We have passed the early phases of the disaster, the stages that according to the book, “Disaster Mental Health Services” are oriented to exhilaration, to heroism, to acts of bravery and compassion beyond the ordinary. We are now ensconced in the disillusionment phase, the one where people are angry and tired, and fed up with how the system works or doesn’t, and who just want things to be back the way they were, or at least defined, clear. The Call Center has served almost a million households in a few weeks, offering cash assistance or scheduling visits from volunteers in the field, who will meet with each family to help set up a plan. Still, the people want more. They can’t understand why their neighbor with such little damage has been given so much while they’ve had to wait, to suffer through endless busy signals while the promised assistance vaporized into future appointments they will have to wait for once more. Each night we volunteer to listen to people who yell at us, who threaten us, who promise they will take our names to the radio stations, to CNN, to the President, and even to God. We are told we are going to rot in hell because the cash is not provided immediately, we are told our souls are without mercy because we ask them to wait for what we hope will be a few more days for a Red Cross volunteer to show up and assess the damage in person. We do not tell them that the Red Cross is out of money, that we are borrowing cash based on pledges from the American people, as this disaster rockets past a billion dollars in emergency funds given. We learn to soften our voices, and to avoid taking it personally, and to hear them out with compassion; we ask ourselves to meet the screaming and swearing and desperation with clear seeing, with clear listening.
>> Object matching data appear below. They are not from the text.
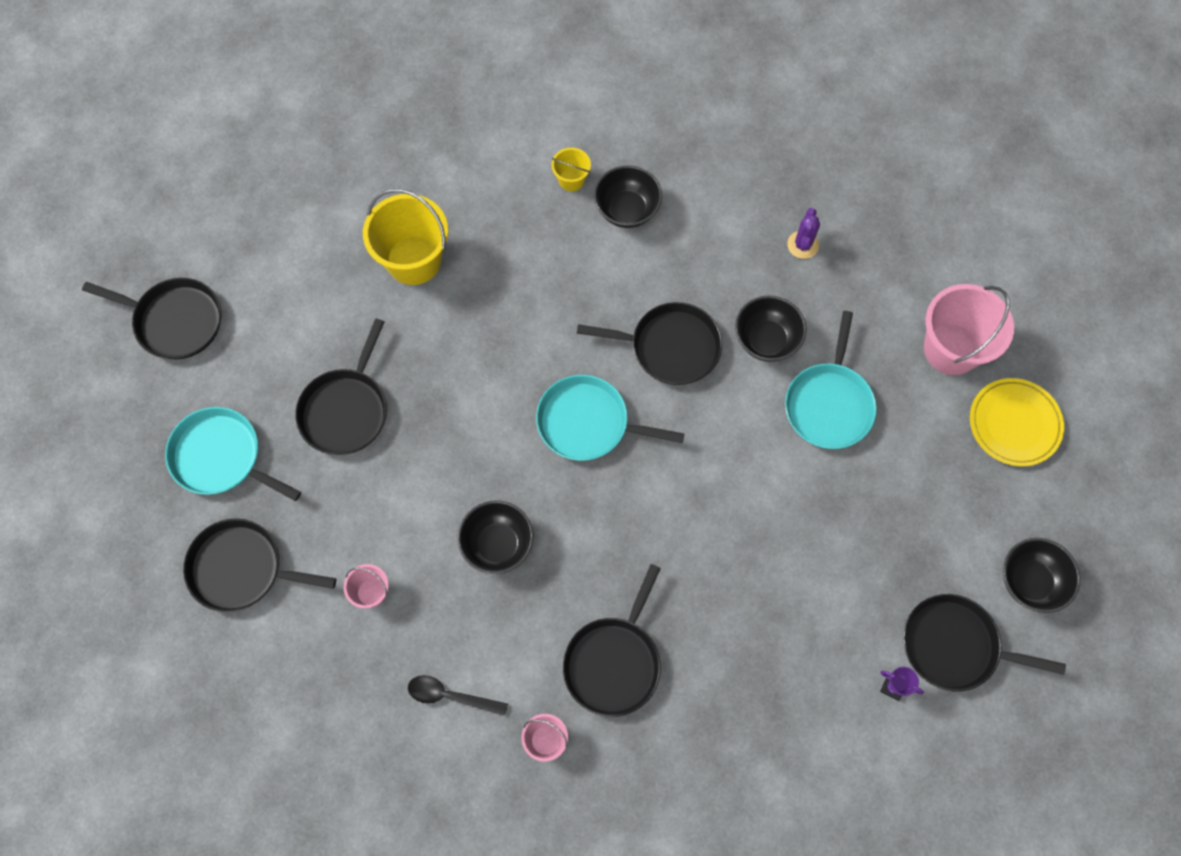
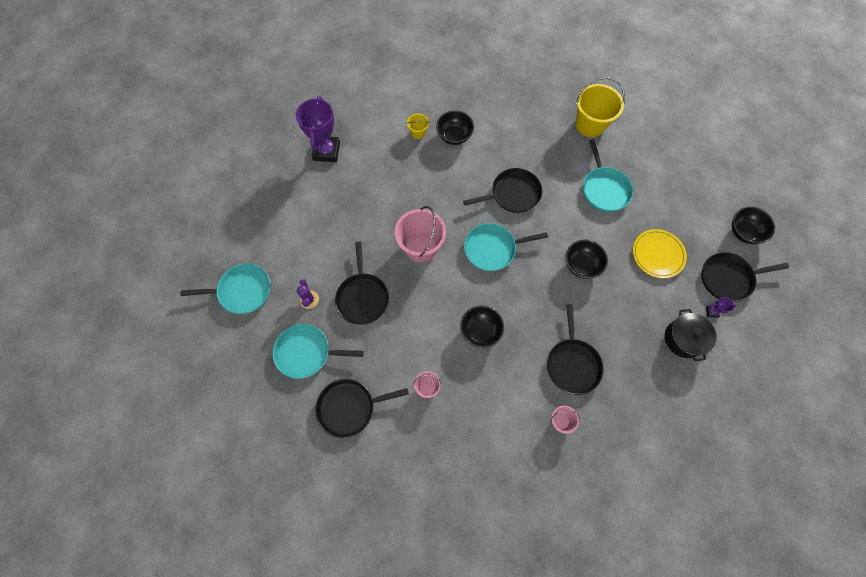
camera: 25 degrees left, 0 degrees up
(175, 321) = (242, 291): black pan -> turquoise pan
(410, 151) = (326, 151): none -> purple trophy
(414, 260) = (358, 205): yellow bucket -> yellow bucket (590, 124)
(450, 696) = (498, 422): black spoon -> none
(766, 340) = (557, 171): black bowl -> black bowl (581, 265)
(803, 245) = (549, 119): purple cactus -> purple cactus (309, 299)
(819, 708) = (683, 339): none -> black pot
(951, 349) = (645, 139): pink bucket -> pink bucket (421, 247)
(1014, 424) = (694, 162): yellow plate -> yellow plate (657, 255)

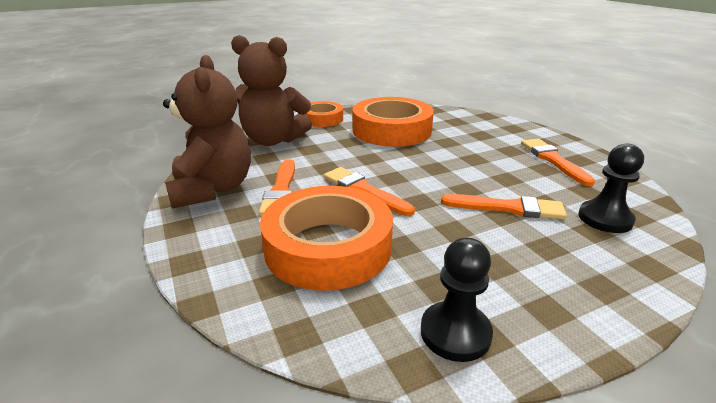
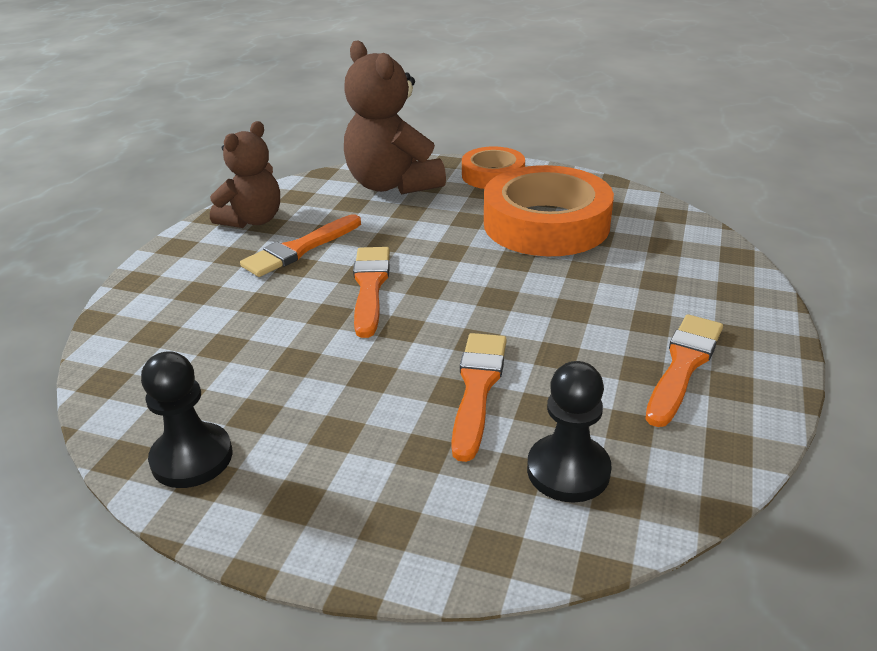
camera: 45 degrees right, 5 degrees up
(212, 189) = (253, 220): brown teddy bear -> brown teddy bear, size x0.67
(328, 247) = (240, 326): orange tape -> none
(508, 208) = (477, 388): orange brush -> orange brush turned 135 degrees counterclockwise

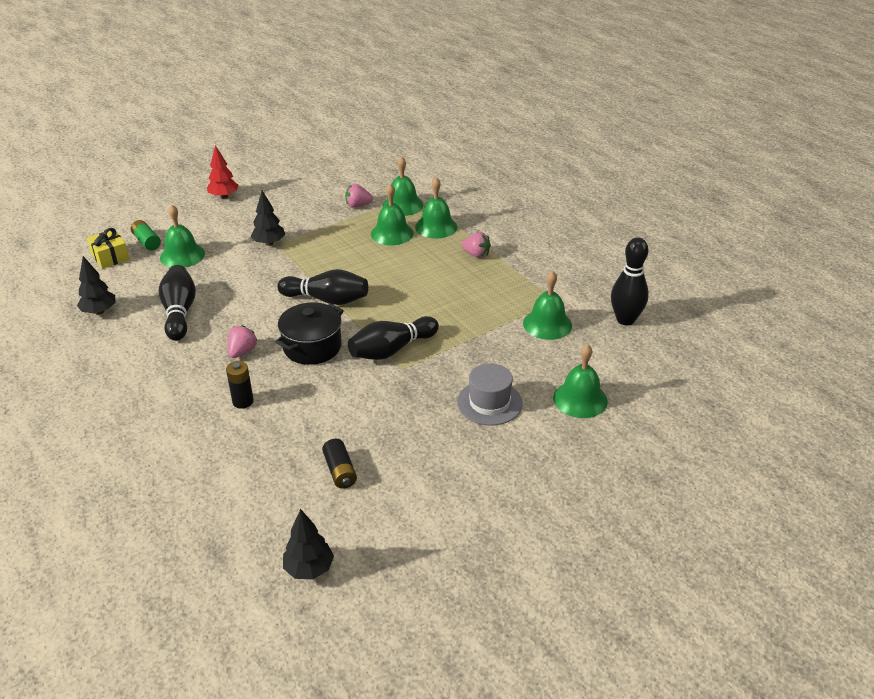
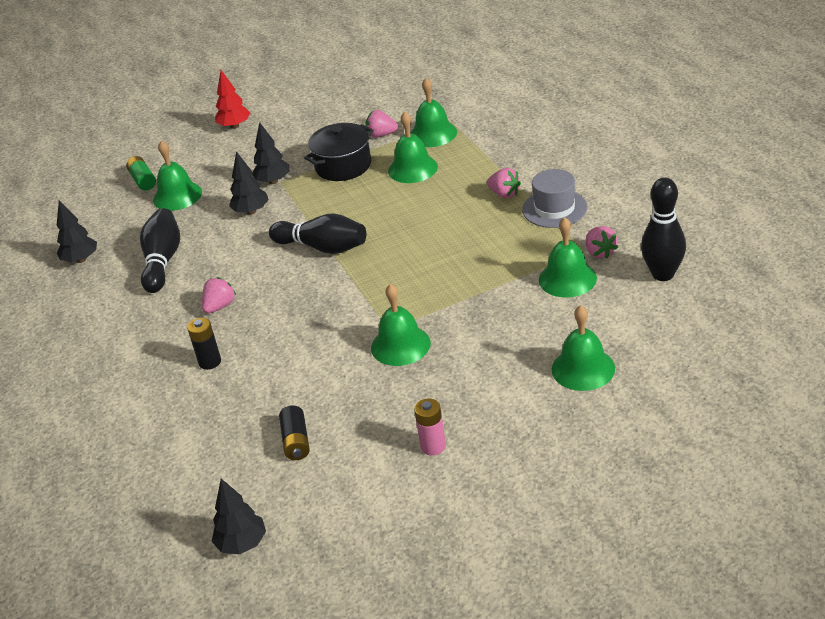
camera: 15 degrees right, 0 degrees up
(110, 257) = (102, 198): yellow gift -> none
(254, 269) = (251, 211): none -> black tree
(312, 347) = (295, 302): black pot -> black pot (343, 166)
(391, 350) = (381, 307): black bowling pin -> none
(436, 227) = (465, 160): green bell -> green bell (400, 345)
(466, 471) = (433, 446): none -> pink battery
(489, 402) = (477, 370): grey hat -> grey hat (554, 208)
(569, 302) = (600, 252): none -> pink strawberry

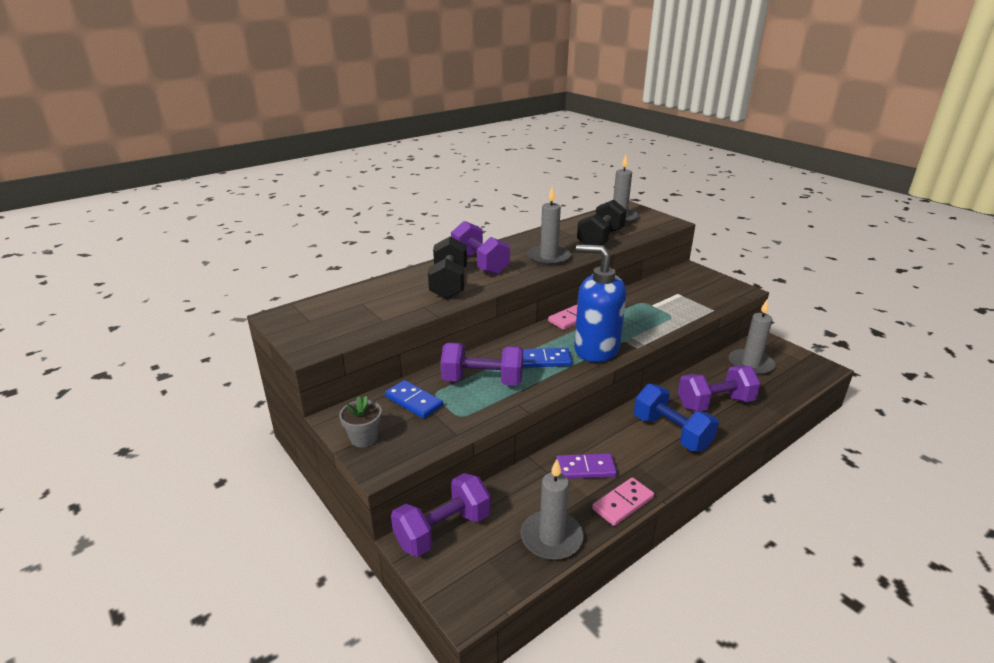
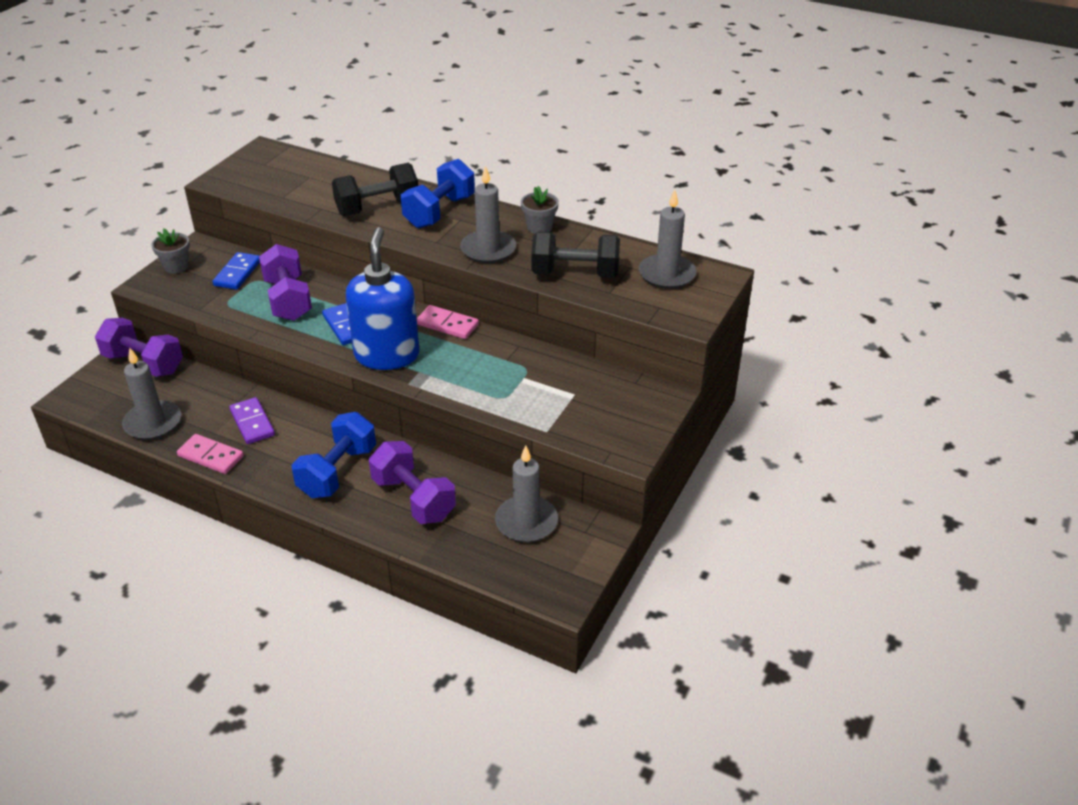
camera: 65 degrees right, 10 degrees up
(480, 263) = (439, 212): purple dumbbell -> blue dumbbell
(534, 238) = (539, 227): none -> grey flower pot

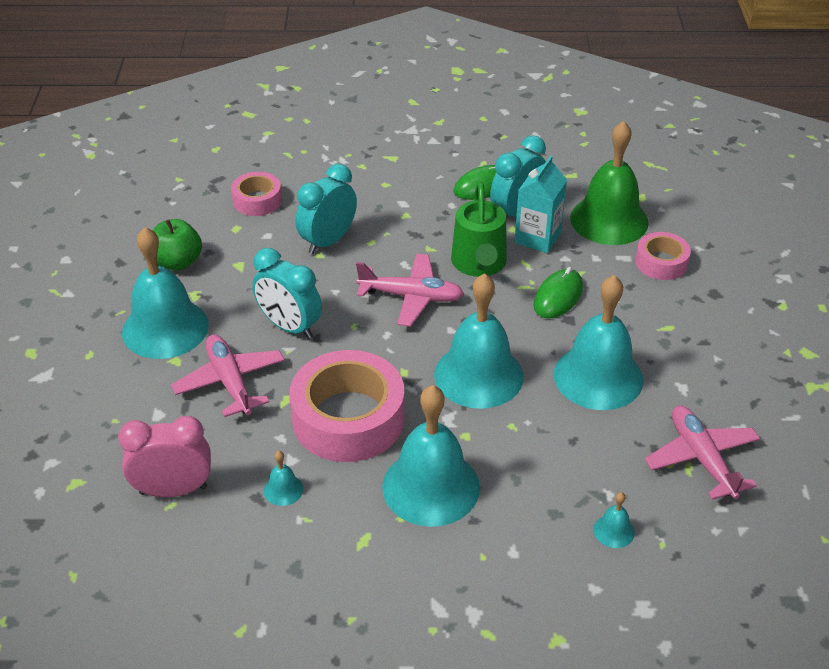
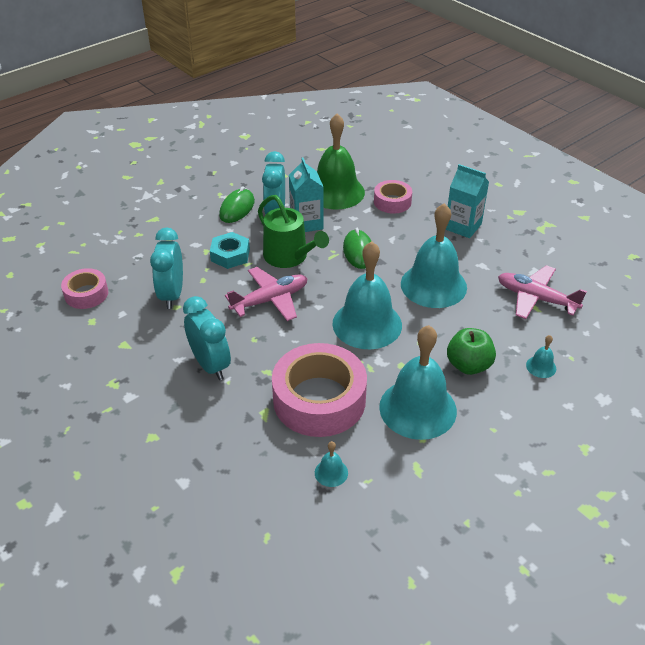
camera: 40 degrees left, 0 degrees up
(165, 328) = (117, 419): turquoise bell -> none
(173, 490) = (256, 525): pink clock -> none
(177, 262) = (73, 368): green apple -> green apple (468, 365)
(230, 382) = (211, 426): pink plane -> none
(289, 327) = (210, 365): turquoise clock -> turquoise clock turned 120 degrees counterclockwise
(423, 231) = (230, 255): none -> turquoise nut
(713, 333) = (463, 226): none -> turquoise carton

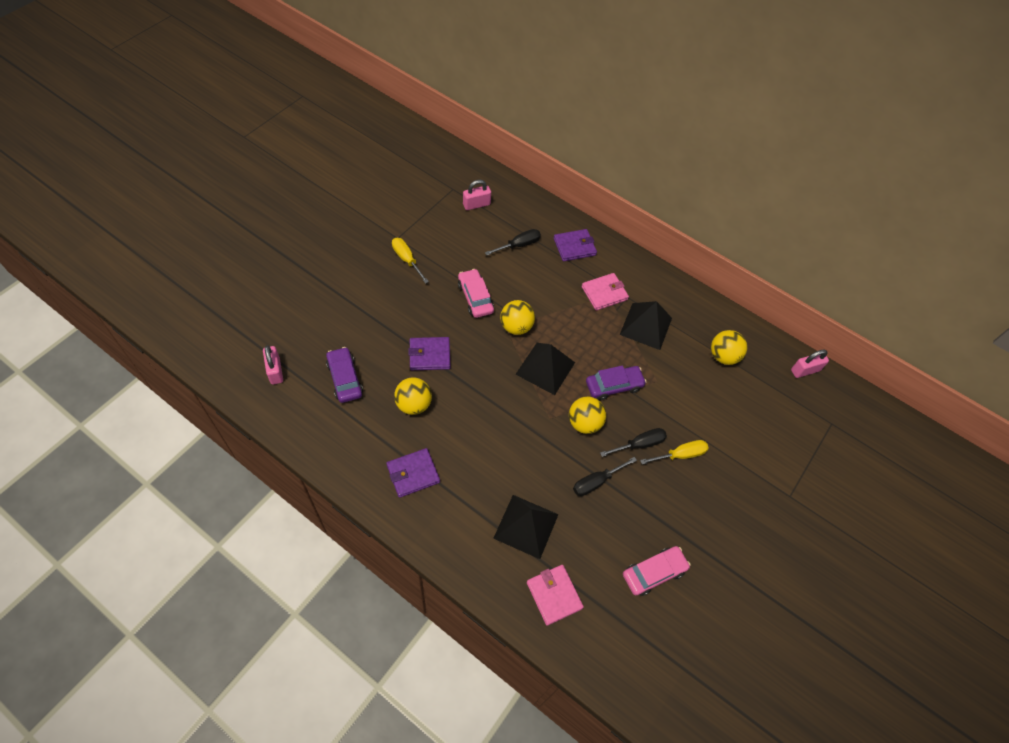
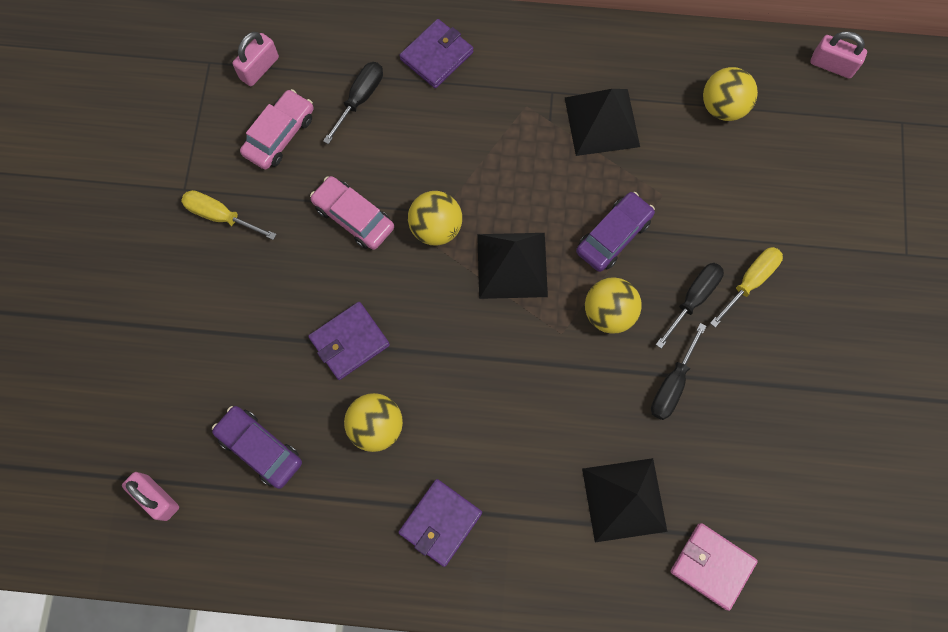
camera: 25 degrees left, 15 degrees up
(604, 293) = (519, 104): pink wallet -> none
(654, 573) = (808, 459): pink car -> pink car (280, 135)
(805, 370) = (832, 65): pink padlock -> pink padlock turned 75 degrees clockwise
We try to remember that we would be in the same despair too, if this were us. We know that they are fighting for the survival of their families, their communities, the place they used to call home. We observe without expectation, ask ourselves if this is someone who requires an intervention, whose hope might be restored through one small act we can make in this moment. We recall that their stories are saving us, that we are being restored through seeking to understand their truth.
We breathe and we remember that when we have finished our shift, we can walk out into the breaking sunlight. In our mostly dependable and comfortable lives, we can lean into each other for a moment and realize that our true needs have been met, that weeks before what we thought were needs were only desires masquerading as requirements.